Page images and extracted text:
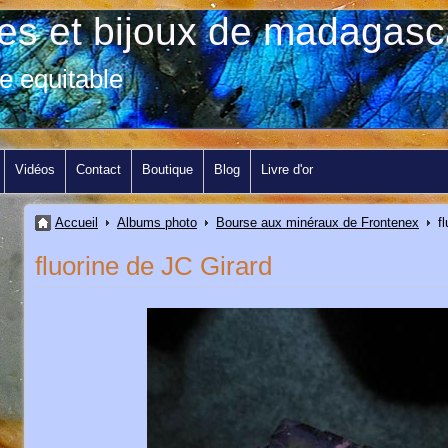
res et bijoux de madagasc
e equitable
Vidéos
Contact
Boutique
Blog
Livre d'or
Accueil
Albums photo
Bourse aux minéraux de Frontenex
f
fluorine de JC Girard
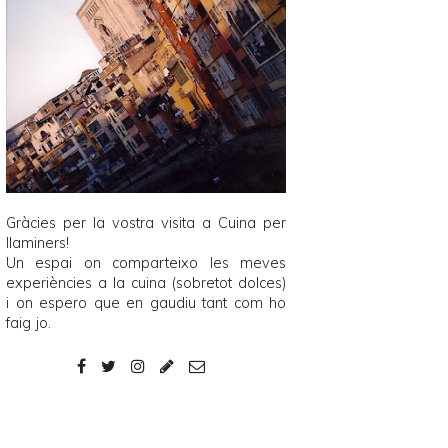
Gràcies per la vostra visita a
Cuina per
llaminers
!
Un espai on comparteixo les meves
experiències a la cuina (sobretot dolces)
i on espero que en gaudiu tant com ho
faig jo.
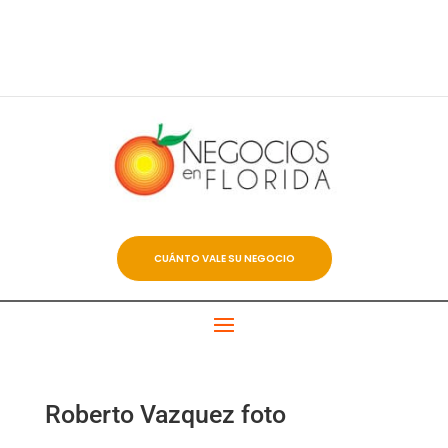
CUÁNTO VALE SU NEGOCIO
Roberto Vazquez foto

Directive: Set down the data above word for word, leaving every picture out.

Answer box:
res et bijoux de madagasc
e equitable
Vidéos
Contact
Boutique
Blog
Livre d'or
Accueil
Albums photo
Bourse aux minéraux de Frontenex
f
fluorine de JC Girard
Gràcies per la vostra visita a
Cuina per
llaminers
!
Un espai on comparteixo les meves
experiències a la cuina (sobretot dolces)
i on espero que en gaudiu tant com ho
faig jo.
CUÁNTO VALE SU NEGOCIO
Roberto Vazquez foto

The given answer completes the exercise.